_EXTRAIT_.

M. [E] [S] a formé appel du jugement, par déclaration du 15 avril 2022.

 

Dans ses dernières conclusions, communiquées par voie électronique, le 12 avril 2024, il demande à la Cour, au visa des articles 1103, 1104 et 1193 du code civil, de :

 

« Recevoir Monsieur [E] [S] en son appel,

 

L’y dire bien fondé,

 

La qualité de consultant de Monsieur [S] [E] est largement justifiée,

 

Les honoraires des prestations effectuées tant en France qu’à l’étranger sont certains, exigibles et jamais contestés par la TILLS CONSEIL ET INGENIERIE DES SYSTEMES D’INFORMATION ;

 

L’absence de paiement des honoraires de 52 500 € par la société TILLS CONSEIL ET INGENIERIE DES SYSTEMES D’INFORMATION est à l’origine des préjudices subis par Monsieur [E] [S]

 

EN CONSÉQUENCE

 

REFORMER le jugement du 15 mars 2022 dans l’ensemble de son dispositif.

_DONNÉES RECUEILLIES_.
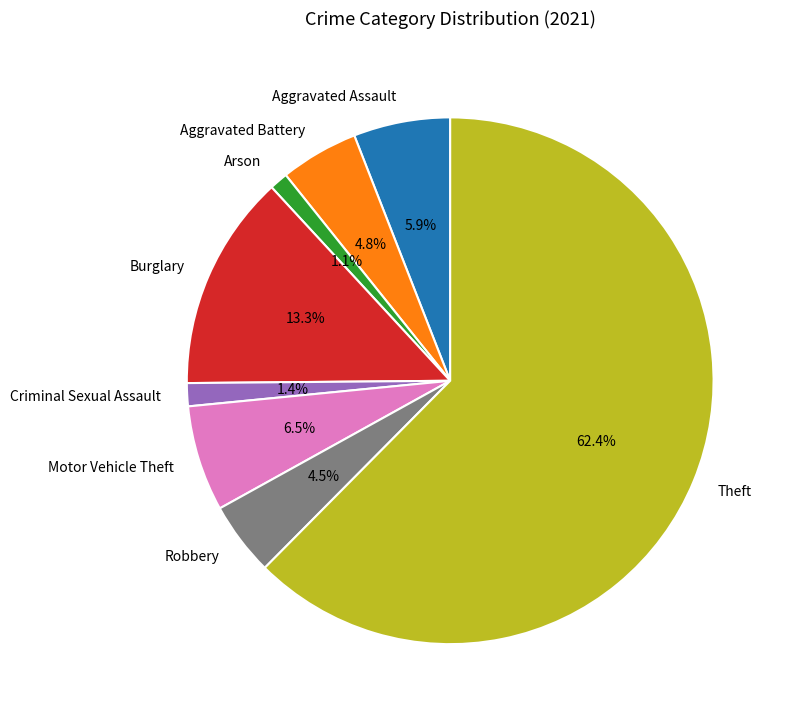

Which slice is the largest?

Theft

_ACTIONS À MENER_.
1. Dans l'extrait, condensez le paragraphe qui commence par « Les honoraires des prestations » en une formule plus courte qui garde ses faits principaux.
2. Rédigez la suite de l'extrait sur l'appel de M. [E] [S], à partir de sa dernière phrase.

_RÉPONSES_.
1. Honoraires des prestations (France et étranger) : certains, exigibles, jamais contestés par la TILLS CONSEIL ET INGENIERIE DES SYSTEMES D'INFORMATION.

2.
Y ajoutant,

 

Statuer à nouveau sur :

 

CONDAMNER la société TILLS CONSEIL ET INGENIERIE DES SYSTEMES D’INFORMATION à payer à Monsieur [S] [E] la somme de 52. 500 € à titre d’impayé des honoraires, et ce, sous une astreinte de 100 € par jour de retard à compter de l’expiration d’un délai de six jours suivant la signification de la décision à intervenir

CONDAMNER la société TILLS CONSEIL ET INGENIERIE DES SYSTEMES D’INFORMATION à payer Monsieur [S] la somme de 30 000 € à titre de dommage et intérêts dont 20.000 €uros en application des dispositions de l’article 1231-1 du Code civil, 10.000 €uros en application des dispositions de l’article 1153 du Code civil,

CONDAMNER la société TILLS CONSEIL ET INGENIERIE DES SYSTEMES D’INFORMATION à payer à Monsieur [S] la somme de 5. 000 €uros au titre de l’article 700 du CPC,

CONDAMNER les sociétés défenderesses aux entiers dépens de l’instance et accorder à Maître Augustin KEMADJOU le bénéfice des dispositions de l’article 699 du Code de procédure civile Avocats aux offres de droit.» 

 

Dans ses dernières conclusions, transmises par voie électronique, le 1er juillet 2022, la société Tills demande à la Cour, sur le fondement de l’article 1359 du code civil et de l’article L. 110-4 du code du commerce, de :

 

« CONFIMER en toutes ses dispositions le jugement entrepris.

 

Statuant à nouveau.

 

JUGER que Monsieur [S] exclut toute relation salariée au profit d’une relation contractuelle.

 

JUGER que Monsieur [S] ne fournit aucun document qui pourrait établir cette relation contractuelle.

 

JUGER que Monsieur [S] ne verse aux débats aucune facture pour la période revendiquée d’octobre 2014 à mai 2015.

 

JUGER l’irrecevabilité des demandes de Monsieur [S] de ce fait

 

DEBOUTER purement et simplement Monsieur [S] de l’ensemble de ses demandes.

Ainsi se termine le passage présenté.